The big four banks have responded to the Reserve Bank’s June 4 interest rate cut by slashing term deposit rates well above the RBA’s 0.25 per cent cut.
Figures from Ratecity.com.au show that since March 7, the big four – CBA, Westpac, NAB and ANZ – have all slashed their rates on one-, three- and five-year term deposits by much more than their cuts to standard variable mortgages.
The CBA and the NAB slashed their one-, three- and five-year term deposits by 0.40, 0.60 and 0.70 points respectively since early March, while passing on a cut of 0.25 points to its customers on standard variable mortgage rates.
Westpac has cut its one-, three- and five-year rates by 0.35, 0.60 and 0.90 points respectively, while passing on a cut of 0.20 points to variable-rate mortgage customers.
Meanwhile, ANZ was the least generous of the big four, cutting its mortgage rate by just 0.18 points, while slashing term deposit rates by 0.35, 0.50 and 0.75 points on the three deposit products.
But the cuts haven’t been limited to the big four, either.
One Bank of Queensland customer who spoke to The New Daily on the condition of anonymity related that the bank had cut his one-year fixed term deposit rate twice since June 4, from 2.52 per cent to 1.85 per cent – a total cut of 0.67 points, 0.42 points more than the RBA’s 0.25 per cent cut.
And a review by The New Daily of 41 institutions showed rates on 52 different term deposit products had been cut by more than the RBA’s 0.25 points cut, since June 1.
But institutions were also furiously cutting rates in the lead up to the RBA announcement, industry watchers say.
Peter Marshall, product data manager at rates comparison site Mozo, confirmed that “term deposit rates are being absolutely hammered”.
“Over the last few months we’ve seen a huge number of term deposit rate cuts,” Mr Marshall said.
“It was quite unbelievable just how frequently they were being cut in the lead up to the RBA announcement, and even since then we’ve seen more cuts come through.”

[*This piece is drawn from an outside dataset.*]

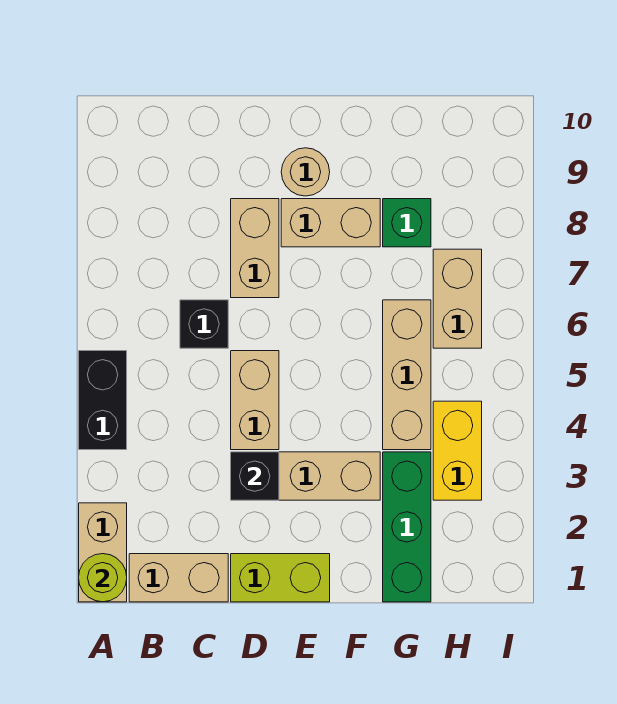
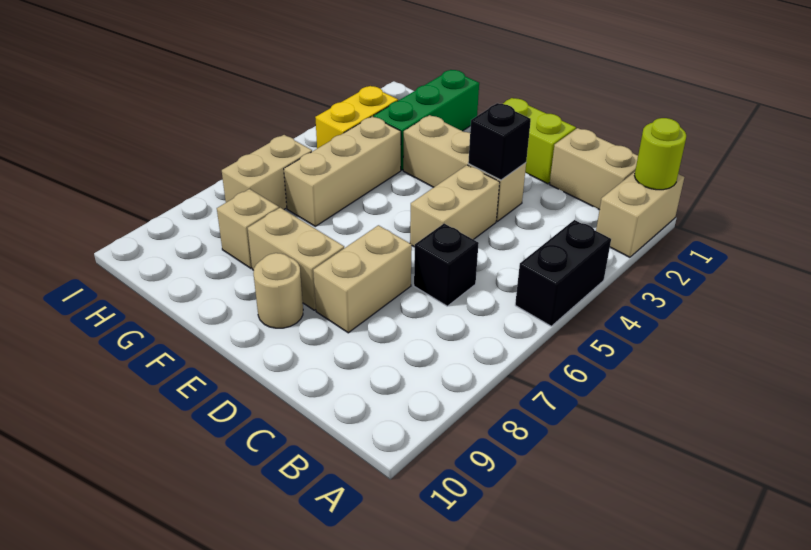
green 1x1 brick [383,199,431,247] -> tan 1x1 brick [217,189,279,268]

Mr Marshall said in the past 10 days, 42 of the 75 term-deposit providers that Mozo tracks have cut rates.
“That’s a huge number and it ignores all the cuts that happened before the start of June, and there was a mountain of cuts before that.”
But Canstar finance commentator Steve Mickenbecker said while term deposits may have copped a flogging in recent months, over the longer term, online savings accounts have taken a pasting too.
Canstar figures show that in September 2016 (just after the RBA’s most recent cut before the June 4 move), the standard variable home loan rate was 2.06 per cent above the 12-month term deposit rate and 2.92 per cent above the online savings account rate.
Today, the margin over term deposits is virtually unchanged at 2.03 per cent, but the margin to online savings account had blown out to 3.16 per cent.
In that same period, the average standard variable home loan rate fell 0.07 points, and the 12-month term deposit fell 0.06 points – more or less in unison.
But the base rate for online savings fell by an whopping 0.33 points, Mr Mickenbecker pointed out.
He said for many years bank customers had been weaned off term deposits and over to online savings accounts, which had better rates and the convenience of being at call, but those accounts had lost their lustre.
In a statement, ANZ said the moves reflected the balancing of “the increased cost in managing our business with our desire to provide customers with competitive lending and deposit rates”.
In a statement, NAB said “the costs associated to provide these products [term deposits] is based on a range of factors, including the prospect of a change in the cash rate, borrowing costs and economic pressures”.
CBA said the bank frequently reviewed products “to ensure they reflect market conditions” and that they still provided value to customers.
Westpac did not respond before deadline.